Mais ce n’est pas la même chose lorsque un individu s’attaque à la personne physique du roi. Ils visent une personne sacrée qui a été élue par Dieu. Porter atteinte à la personne physique du roi, c’est porter atteinte à Dieu. Le crime de lèse majesté est dit crime de lèse majesté au premier chef = L’écartèlement.
2 personnes ont connu ce sort: en 1670: Ravaillac et en 1757: Damien qui blessa le roi Louis XV légèrement. Peu importait la gravité.
La peine d’écartèlement connaissait 9 étapes:
- 1°) L’amende honorable
- 2°) Le Poing coupé
- 3°) Le condamné est allongé sur une table de torture. Il est tenaillé aux mamelles, aux bras, aux cuisses et le bourreau jette du plomb fondu, de l’huile bouillante et de la cire sur lui.
- 4°) Le condamné est tiraillé par les chevaux.
- 5°) A ce stade, le bourreau ramasse les morceaux et les cendres sont dispersées partout. On élimine le personnage de la surface de la Terre.
- 6°) Tout ce qu’il possédait est confisqué par le roi.
- 7°) La maison de naissance est rasée.
- 8°) Le père et la mère sont bannis, ils doivent quitter le royaume de France.
- 9°) Interdiction à toute la parentèle de porter le nom de l’assassin.
Un troubleur de fait peut aussi être exilé ou envoyé à la bastille expédié directement par le roi ou par l’intermédiaire d’une lettre de cachet.
Le roi peut aussi arrêter le cours de la justice, c’est le pouvoir d’évocation. Lorsque politiquement parlant, une affaire semble délicate au roi, il peut soustraire la connaissance d’une affaire au juge ordinaire.
Les évocations ont plusieurs finalités:
– Le secret: le roi estime qu’il faut que personne ne sache d’une affaire qui pourrait porter préjudice à la monarchie: Affaire des poisons. Cette affaire mettait en cause Mme de Montespan et Louis XIV ordonne que l’affaire fût placée sous le contrôle de Louvois.
– Donner une large publicité pour 2 raisons :
- 1°) Qui évite au coupable une trop lourde peine.
- 2°) Qui donne une sanction remarquable: Le roi peut créer les chambres de justice. Sous le règne de Louis XV: Il avait décidé de juger en personne des financiers véreux. Il avait donné à ce jugement une très grande publicité. Pour montrer qu’ils avaient bâti leur fortune en » suçant l’argent public ».
Le roi montrait aussi qu’il tenait compte du malheur de certains, on peut citer l’Ordonnance de Paris adoptée par Henri III en 1579: » Le pourvoi en cassation fondé sur la violation de la loi ou de la procédure ».
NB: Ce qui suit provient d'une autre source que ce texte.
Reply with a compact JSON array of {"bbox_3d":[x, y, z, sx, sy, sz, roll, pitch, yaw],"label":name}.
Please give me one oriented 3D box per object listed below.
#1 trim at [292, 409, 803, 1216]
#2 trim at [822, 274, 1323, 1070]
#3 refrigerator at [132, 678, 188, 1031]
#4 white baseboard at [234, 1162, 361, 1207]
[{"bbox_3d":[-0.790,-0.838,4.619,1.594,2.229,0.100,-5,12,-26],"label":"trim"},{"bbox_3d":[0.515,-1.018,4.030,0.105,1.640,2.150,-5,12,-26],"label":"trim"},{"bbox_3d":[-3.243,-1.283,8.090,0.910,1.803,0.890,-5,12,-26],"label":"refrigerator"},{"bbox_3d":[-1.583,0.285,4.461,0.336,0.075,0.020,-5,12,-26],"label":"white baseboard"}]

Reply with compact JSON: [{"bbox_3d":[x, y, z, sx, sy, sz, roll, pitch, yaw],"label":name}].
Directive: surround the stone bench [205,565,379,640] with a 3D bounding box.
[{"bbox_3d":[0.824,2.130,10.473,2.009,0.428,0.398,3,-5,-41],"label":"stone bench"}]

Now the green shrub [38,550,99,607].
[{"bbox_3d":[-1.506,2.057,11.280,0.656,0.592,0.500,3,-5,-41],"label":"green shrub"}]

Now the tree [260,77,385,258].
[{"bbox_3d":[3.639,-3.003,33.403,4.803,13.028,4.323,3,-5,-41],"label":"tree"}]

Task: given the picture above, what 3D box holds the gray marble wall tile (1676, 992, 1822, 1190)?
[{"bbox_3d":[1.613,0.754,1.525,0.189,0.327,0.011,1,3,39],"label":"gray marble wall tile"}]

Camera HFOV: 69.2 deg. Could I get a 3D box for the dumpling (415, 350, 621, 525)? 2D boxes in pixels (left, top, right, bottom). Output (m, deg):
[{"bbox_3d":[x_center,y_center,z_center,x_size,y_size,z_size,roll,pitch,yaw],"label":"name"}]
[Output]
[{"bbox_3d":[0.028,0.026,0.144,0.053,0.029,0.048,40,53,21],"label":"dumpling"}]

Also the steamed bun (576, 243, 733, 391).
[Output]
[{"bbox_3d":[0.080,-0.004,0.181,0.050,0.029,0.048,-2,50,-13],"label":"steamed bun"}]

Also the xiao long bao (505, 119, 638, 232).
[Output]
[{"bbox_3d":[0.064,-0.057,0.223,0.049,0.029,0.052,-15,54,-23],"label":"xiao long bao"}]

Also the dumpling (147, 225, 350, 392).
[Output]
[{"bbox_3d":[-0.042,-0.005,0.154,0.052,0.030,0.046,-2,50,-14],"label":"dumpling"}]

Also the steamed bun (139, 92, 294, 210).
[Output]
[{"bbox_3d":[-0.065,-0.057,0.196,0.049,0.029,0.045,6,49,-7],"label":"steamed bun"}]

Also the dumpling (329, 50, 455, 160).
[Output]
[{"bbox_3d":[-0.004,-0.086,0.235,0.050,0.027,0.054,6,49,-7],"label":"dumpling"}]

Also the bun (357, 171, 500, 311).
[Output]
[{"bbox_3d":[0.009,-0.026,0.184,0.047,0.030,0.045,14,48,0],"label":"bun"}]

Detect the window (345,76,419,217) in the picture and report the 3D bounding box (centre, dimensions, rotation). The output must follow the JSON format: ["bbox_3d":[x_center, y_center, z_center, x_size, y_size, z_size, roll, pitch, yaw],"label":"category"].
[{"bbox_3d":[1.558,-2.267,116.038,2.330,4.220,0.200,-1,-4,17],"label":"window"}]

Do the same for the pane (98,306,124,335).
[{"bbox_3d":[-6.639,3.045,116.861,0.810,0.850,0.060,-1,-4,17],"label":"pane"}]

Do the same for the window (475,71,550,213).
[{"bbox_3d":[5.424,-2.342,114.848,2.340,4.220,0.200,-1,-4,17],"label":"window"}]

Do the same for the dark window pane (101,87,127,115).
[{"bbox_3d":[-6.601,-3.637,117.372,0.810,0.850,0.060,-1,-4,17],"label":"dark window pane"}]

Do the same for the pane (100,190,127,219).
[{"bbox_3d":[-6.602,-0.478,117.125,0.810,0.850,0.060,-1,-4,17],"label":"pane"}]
A la fin du 16ème siècle, il est admis qu’une cour souveraine peut connaître d’une erreur de Droit.
Très vite, il est revenu à un conseil des parties (continuation du conseil du roi) de casser les arrêts du Parlement pour erreur de Droit uniquement.
Jusqu’en 1789, la monarchie n’est jamais parvenue à créer un vrai tribunal de cassation. Le conseil des parties va demeurer jusqu’en 1789 la seule et unique instance de cassation. Ce qui a contribué à faire de cette procédure le domaine réservé du roi en tant que juge.
Cette incapacité a été reprochée à la monarchie que ses détracteurs assimilaient à un despotisme.